START Extracted information

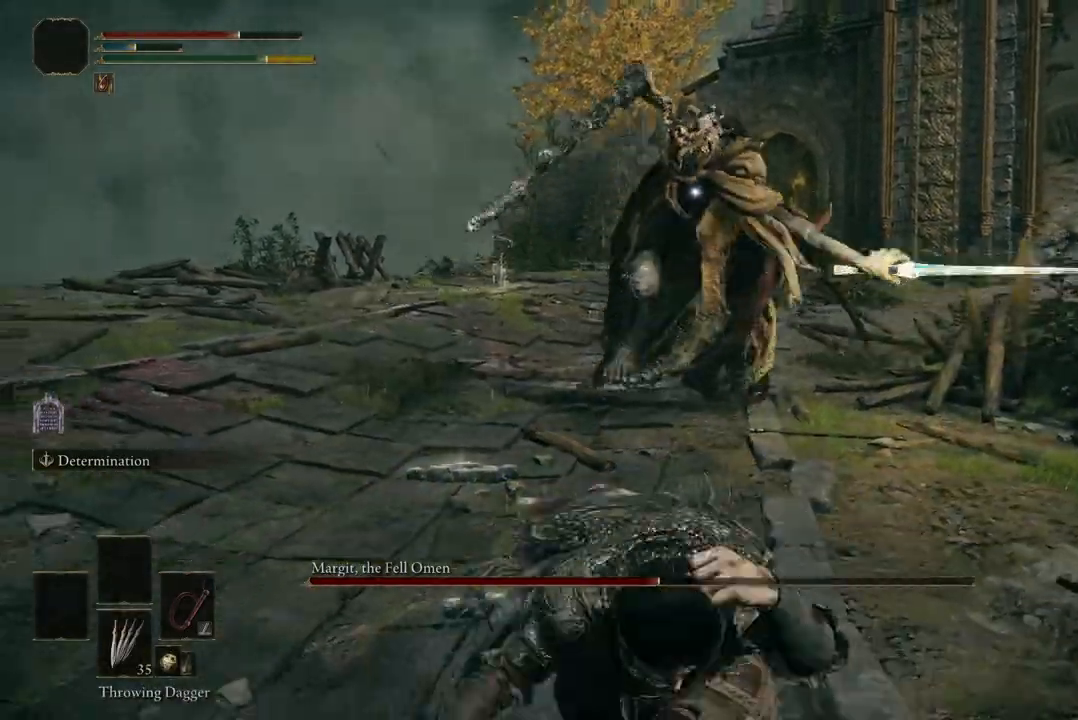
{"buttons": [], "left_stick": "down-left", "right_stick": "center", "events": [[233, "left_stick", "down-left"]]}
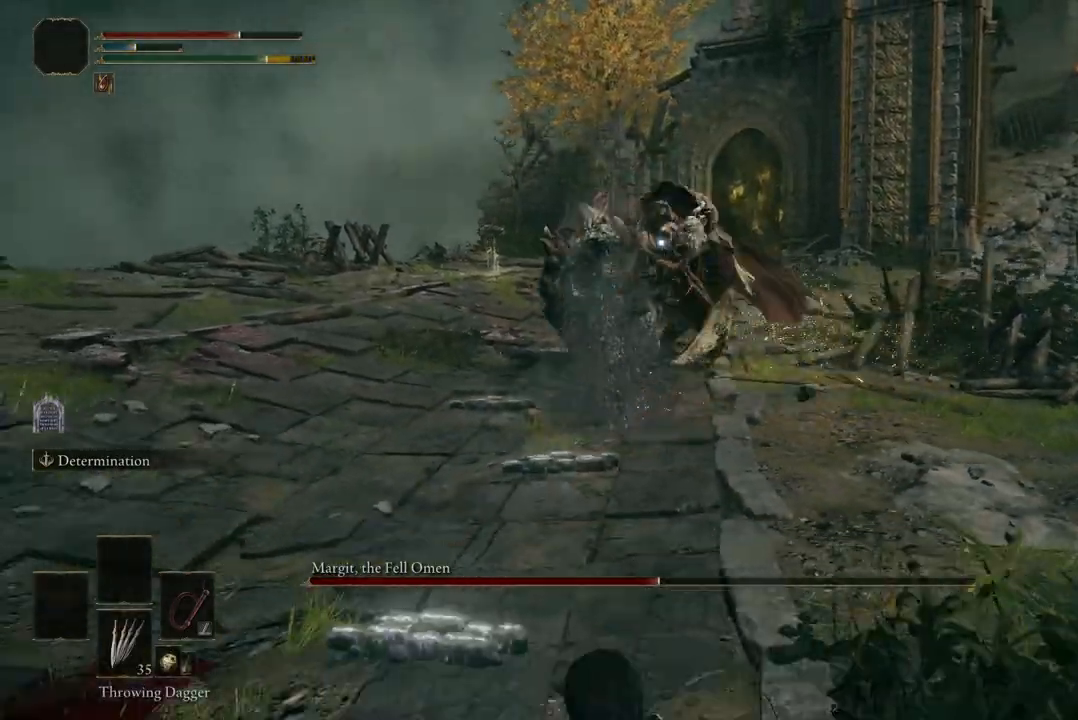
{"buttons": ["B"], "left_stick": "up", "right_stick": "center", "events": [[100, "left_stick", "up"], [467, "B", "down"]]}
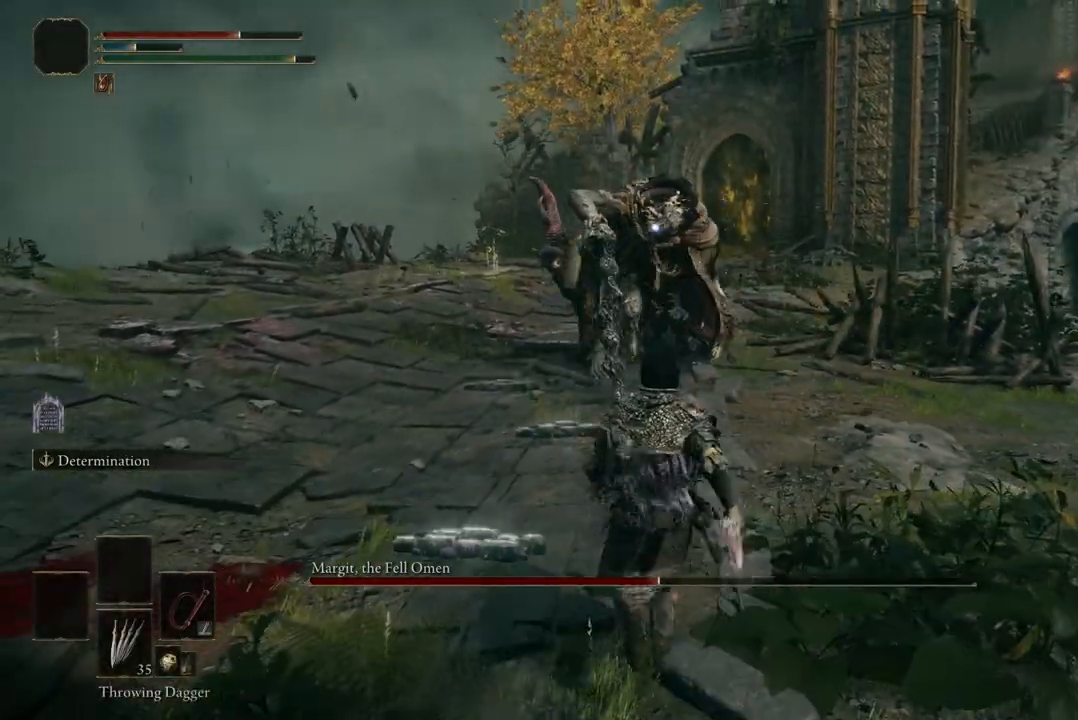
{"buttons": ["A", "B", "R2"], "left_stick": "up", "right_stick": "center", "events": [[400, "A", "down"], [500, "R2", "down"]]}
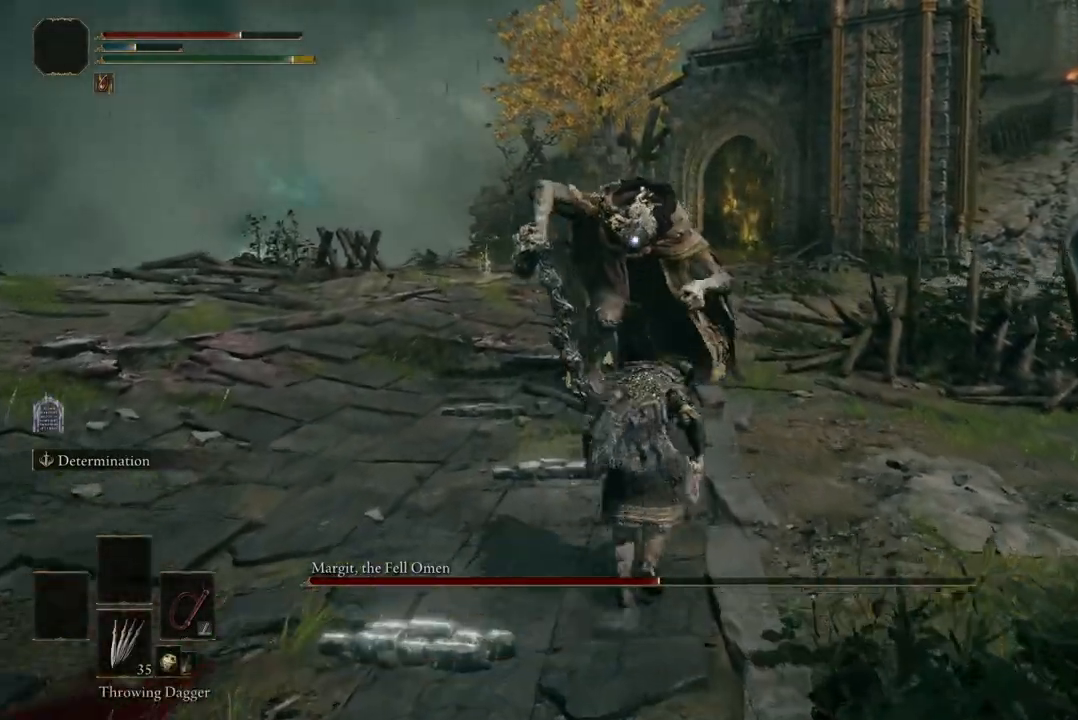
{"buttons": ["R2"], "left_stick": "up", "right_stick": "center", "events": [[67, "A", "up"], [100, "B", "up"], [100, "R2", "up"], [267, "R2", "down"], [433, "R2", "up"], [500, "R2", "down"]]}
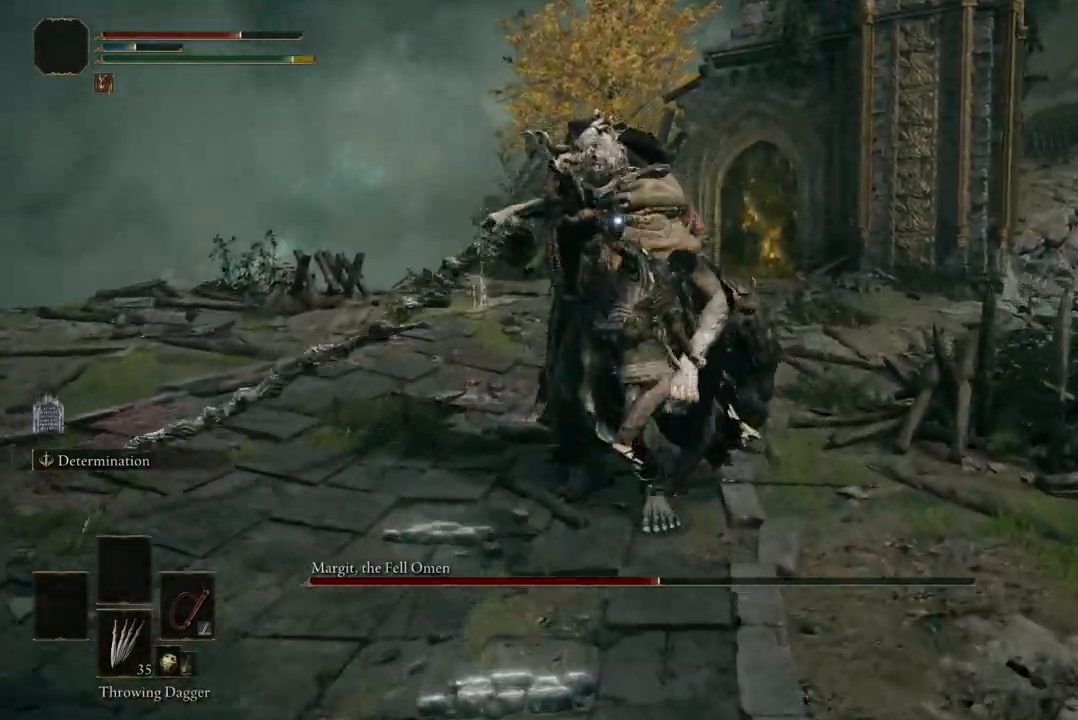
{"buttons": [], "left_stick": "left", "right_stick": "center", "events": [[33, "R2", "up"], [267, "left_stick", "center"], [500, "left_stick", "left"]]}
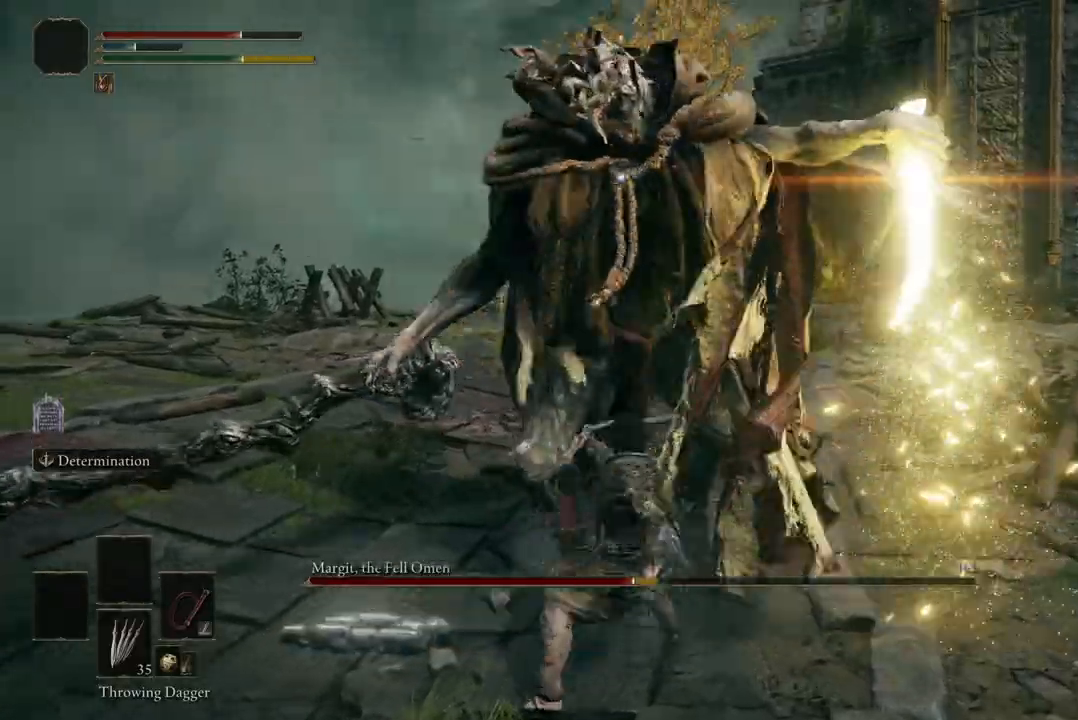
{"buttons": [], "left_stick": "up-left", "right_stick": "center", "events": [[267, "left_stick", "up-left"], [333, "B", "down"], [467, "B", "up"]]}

END Extracted information

What to work on
Send back every record exactly as it stands, except the pictures.

Answer section
{"buttons": [], "left_stick": "down-left", "right_stick": "center", "events": [[233, "left_stick", "down-left"]]}
{"buttons": ["B"], "left_stick": "up", "right_stick": "center", "events": [[100, "left_stick", "up"], [467, "B", "down"]]}
{"buttons": ["A", "B", "R2"], "left_stick": "up", "right_stick": "center", "events": [[400, "A", "down"], [500, "R2", "down"]]}
{"buttons": ["R2"], "left_stick": "up", "right_stick": "center", "events": [[67, "A", "up"], [100, "B", "up"], [100, "R2", "up"], [267, "R2", "down"], [433, "R2", "up"], [500, "R2", "down"]]}
{"buttons": [], "left_stick": "left", "right_stick": "center", "events": [[33, "R2", "up"], [267, "left_stick", "center"], [500, "left_stick", "left"]]}
{"buttons": [], "left_stick": "up-left", "right_stick": "center", "events": [[267, "left_stick", "up-left"], [333, "B", "down"], [467, "B", "up"]]}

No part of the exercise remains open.